◆ **WHAT IS NEEDED**:
Lines holding the word "Left" are the ones to copy from the data below.

◆ **GIVEN RECORDS**:
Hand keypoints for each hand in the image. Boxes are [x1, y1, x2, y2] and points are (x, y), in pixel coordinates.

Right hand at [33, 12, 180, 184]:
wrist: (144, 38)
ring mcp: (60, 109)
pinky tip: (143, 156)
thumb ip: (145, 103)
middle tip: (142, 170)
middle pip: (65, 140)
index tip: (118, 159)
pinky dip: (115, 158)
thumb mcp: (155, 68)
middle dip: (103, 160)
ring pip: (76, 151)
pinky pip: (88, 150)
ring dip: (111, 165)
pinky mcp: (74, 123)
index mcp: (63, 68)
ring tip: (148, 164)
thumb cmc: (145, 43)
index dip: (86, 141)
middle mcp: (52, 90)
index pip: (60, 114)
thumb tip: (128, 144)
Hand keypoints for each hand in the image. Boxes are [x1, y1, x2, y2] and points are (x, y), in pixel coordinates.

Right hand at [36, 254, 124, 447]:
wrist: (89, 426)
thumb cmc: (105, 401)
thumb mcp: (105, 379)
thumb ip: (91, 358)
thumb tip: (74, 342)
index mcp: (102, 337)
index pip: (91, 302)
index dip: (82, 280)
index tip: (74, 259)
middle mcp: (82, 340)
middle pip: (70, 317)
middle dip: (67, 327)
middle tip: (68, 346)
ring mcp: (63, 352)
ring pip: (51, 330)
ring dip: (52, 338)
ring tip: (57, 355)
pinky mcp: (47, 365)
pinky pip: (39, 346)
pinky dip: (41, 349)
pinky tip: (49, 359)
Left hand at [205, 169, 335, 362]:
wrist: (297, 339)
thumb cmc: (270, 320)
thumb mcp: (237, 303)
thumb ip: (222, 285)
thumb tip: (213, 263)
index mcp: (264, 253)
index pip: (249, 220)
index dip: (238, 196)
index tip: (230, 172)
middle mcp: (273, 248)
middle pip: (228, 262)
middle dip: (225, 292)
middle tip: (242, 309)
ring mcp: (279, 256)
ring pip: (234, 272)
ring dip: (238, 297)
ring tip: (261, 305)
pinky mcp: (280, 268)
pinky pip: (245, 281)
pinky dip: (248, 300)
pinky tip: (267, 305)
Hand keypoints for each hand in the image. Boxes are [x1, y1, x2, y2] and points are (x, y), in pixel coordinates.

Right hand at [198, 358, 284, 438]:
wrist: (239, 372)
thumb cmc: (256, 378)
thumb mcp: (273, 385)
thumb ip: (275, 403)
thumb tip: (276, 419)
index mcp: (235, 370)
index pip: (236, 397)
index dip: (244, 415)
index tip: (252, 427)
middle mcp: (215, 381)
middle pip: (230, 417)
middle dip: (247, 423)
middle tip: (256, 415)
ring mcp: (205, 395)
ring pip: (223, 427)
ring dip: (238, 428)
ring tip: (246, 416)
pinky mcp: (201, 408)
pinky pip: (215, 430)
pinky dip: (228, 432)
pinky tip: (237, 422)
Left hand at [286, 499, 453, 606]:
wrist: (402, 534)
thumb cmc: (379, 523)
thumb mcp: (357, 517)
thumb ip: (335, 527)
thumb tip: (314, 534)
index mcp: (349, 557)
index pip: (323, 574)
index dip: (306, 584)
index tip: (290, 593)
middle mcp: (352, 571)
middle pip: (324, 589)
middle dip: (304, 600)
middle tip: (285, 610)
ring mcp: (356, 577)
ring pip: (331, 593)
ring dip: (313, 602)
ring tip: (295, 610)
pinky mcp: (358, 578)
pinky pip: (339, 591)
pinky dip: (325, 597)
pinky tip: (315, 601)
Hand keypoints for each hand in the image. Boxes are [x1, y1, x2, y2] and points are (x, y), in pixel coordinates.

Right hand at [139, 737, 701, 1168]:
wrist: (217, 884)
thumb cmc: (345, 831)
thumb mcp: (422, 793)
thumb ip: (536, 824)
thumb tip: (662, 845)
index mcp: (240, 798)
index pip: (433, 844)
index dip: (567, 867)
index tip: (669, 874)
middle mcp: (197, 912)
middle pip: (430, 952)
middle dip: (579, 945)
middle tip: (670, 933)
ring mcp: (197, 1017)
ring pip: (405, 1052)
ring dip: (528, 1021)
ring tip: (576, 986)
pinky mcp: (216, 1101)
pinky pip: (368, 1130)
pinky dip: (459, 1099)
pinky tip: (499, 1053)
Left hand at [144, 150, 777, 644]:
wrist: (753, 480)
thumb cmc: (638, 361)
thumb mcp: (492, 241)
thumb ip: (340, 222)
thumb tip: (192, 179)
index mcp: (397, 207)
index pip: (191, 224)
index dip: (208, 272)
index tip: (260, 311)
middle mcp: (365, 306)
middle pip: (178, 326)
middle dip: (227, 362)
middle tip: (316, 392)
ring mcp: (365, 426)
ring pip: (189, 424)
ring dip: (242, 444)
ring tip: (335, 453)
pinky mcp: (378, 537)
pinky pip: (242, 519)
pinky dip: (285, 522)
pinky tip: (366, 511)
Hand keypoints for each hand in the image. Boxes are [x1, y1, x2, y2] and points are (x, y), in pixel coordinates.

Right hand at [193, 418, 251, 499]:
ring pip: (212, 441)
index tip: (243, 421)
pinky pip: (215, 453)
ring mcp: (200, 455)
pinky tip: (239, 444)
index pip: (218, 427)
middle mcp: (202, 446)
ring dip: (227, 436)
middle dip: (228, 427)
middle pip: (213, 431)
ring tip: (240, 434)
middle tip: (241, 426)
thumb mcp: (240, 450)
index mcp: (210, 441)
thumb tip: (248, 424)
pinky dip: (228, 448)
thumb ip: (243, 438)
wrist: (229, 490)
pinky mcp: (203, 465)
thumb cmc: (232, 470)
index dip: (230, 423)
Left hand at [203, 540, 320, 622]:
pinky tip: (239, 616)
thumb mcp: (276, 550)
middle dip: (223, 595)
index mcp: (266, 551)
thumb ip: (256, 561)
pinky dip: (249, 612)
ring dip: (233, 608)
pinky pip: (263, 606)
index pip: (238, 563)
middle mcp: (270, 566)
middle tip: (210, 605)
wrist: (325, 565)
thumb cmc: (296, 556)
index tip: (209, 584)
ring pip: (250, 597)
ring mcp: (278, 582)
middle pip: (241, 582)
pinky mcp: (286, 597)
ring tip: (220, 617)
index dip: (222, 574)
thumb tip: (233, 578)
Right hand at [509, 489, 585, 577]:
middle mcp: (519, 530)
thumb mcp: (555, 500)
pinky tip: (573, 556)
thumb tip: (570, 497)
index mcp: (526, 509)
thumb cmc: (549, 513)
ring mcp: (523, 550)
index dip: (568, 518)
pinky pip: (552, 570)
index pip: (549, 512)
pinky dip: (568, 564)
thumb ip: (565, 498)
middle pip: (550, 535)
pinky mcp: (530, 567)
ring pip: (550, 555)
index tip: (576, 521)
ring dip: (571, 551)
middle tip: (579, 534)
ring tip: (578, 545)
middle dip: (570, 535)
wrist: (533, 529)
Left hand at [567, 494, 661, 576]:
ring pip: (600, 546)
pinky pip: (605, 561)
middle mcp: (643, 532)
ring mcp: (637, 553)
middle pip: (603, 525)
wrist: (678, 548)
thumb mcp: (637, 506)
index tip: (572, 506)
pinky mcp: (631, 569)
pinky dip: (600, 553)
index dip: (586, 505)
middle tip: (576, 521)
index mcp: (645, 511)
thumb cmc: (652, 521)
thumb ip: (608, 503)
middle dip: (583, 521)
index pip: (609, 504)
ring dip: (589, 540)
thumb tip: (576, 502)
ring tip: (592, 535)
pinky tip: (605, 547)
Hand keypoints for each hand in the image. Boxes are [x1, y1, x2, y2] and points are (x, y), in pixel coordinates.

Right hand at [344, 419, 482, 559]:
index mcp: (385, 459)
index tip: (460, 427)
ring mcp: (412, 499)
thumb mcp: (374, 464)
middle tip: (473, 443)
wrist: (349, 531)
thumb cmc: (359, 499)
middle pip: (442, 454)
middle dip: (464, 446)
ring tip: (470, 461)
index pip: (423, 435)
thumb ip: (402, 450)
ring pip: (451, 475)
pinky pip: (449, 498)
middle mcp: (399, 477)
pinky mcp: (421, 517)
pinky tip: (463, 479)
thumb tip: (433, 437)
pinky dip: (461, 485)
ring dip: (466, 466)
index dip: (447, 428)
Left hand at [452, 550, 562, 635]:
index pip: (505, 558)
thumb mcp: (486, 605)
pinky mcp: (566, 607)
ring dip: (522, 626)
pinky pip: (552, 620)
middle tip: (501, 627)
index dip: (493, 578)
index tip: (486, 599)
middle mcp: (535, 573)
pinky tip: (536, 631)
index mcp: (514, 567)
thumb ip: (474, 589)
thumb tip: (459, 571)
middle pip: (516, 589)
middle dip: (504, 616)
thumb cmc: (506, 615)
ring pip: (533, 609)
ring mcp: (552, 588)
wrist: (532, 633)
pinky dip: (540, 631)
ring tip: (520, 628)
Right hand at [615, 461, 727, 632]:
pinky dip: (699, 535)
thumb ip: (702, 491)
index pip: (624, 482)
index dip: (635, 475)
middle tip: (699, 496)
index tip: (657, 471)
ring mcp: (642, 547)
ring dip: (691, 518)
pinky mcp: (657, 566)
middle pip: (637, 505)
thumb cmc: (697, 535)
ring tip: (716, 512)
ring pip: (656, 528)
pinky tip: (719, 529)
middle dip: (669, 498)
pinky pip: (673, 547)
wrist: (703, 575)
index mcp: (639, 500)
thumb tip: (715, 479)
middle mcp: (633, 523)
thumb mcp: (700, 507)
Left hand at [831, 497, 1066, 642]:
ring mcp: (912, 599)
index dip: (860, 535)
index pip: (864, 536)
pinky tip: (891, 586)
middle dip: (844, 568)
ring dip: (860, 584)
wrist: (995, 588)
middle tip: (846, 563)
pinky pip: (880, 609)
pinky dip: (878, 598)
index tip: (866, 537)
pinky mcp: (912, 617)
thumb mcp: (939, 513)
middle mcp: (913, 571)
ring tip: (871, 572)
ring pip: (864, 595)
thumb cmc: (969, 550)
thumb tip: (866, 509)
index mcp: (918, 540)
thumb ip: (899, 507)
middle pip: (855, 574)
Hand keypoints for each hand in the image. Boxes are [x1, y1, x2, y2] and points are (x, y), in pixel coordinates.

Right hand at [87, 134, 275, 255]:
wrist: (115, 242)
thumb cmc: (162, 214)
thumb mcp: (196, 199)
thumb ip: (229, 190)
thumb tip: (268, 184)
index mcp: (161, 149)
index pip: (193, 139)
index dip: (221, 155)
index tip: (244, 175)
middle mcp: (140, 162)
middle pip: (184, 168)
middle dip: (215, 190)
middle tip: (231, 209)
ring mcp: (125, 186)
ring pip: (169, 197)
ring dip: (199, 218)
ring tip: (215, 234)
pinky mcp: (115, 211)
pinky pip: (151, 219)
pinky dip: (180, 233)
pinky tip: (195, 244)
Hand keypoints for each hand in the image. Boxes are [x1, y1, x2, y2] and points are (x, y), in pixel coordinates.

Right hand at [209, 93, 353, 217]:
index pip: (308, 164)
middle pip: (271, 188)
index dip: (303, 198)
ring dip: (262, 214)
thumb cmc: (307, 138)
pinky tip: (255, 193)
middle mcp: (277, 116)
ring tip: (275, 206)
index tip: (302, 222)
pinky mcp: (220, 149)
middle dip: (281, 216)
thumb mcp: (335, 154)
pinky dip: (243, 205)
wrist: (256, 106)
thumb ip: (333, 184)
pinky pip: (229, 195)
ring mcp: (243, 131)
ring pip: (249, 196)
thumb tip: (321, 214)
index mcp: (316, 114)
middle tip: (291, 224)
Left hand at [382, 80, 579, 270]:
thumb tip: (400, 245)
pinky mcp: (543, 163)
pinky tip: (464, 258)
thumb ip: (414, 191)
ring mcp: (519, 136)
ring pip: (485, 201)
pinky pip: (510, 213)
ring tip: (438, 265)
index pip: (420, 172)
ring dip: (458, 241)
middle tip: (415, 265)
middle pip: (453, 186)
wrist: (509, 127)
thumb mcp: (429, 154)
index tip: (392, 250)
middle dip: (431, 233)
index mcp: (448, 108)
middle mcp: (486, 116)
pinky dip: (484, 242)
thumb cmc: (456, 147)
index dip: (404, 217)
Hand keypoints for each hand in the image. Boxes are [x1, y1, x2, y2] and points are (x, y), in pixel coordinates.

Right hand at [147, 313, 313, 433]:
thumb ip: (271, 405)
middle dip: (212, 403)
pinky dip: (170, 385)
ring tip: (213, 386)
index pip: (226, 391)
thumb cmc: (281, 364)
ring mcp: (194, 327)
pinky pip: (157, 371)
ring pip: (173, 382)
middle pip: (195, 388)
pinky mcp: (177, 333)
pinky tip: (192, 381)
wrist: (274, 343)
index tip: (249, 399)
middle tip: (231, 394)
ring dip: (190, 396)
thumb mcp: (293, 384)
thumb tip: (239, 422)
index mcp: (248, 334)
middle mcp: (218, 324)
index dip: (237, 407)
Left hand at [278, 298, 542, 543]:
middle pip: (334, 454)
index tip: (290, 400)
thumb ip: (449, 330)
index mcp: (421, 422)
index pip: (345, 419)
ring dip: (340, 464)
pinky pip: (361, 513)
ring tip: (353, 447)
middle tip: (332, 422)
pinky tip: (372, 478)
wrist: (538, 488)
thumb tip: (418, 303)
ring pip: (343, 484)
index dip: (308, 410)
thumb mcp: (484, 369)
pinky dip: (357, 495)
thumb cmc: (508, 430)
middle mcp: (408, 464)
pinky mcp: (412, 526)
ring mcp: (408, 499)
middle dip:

◆ **REPLY**:
Left hand at [205, 169, 335, 362]:
Left hand at [286, 499, 453, 606]:
Left hand at [144, 150, 777, 644]:
Left hand at [203, 540, 320, 622]:
Left hand at [567, 494, 661, 576]:
Left hand at [452, 550, 562, 635]:
Left hand at [831, 497, 1066, 642]:
Left hand at [382, 80, 579, 270]:
Left hand at [278, 298, 542, 543]:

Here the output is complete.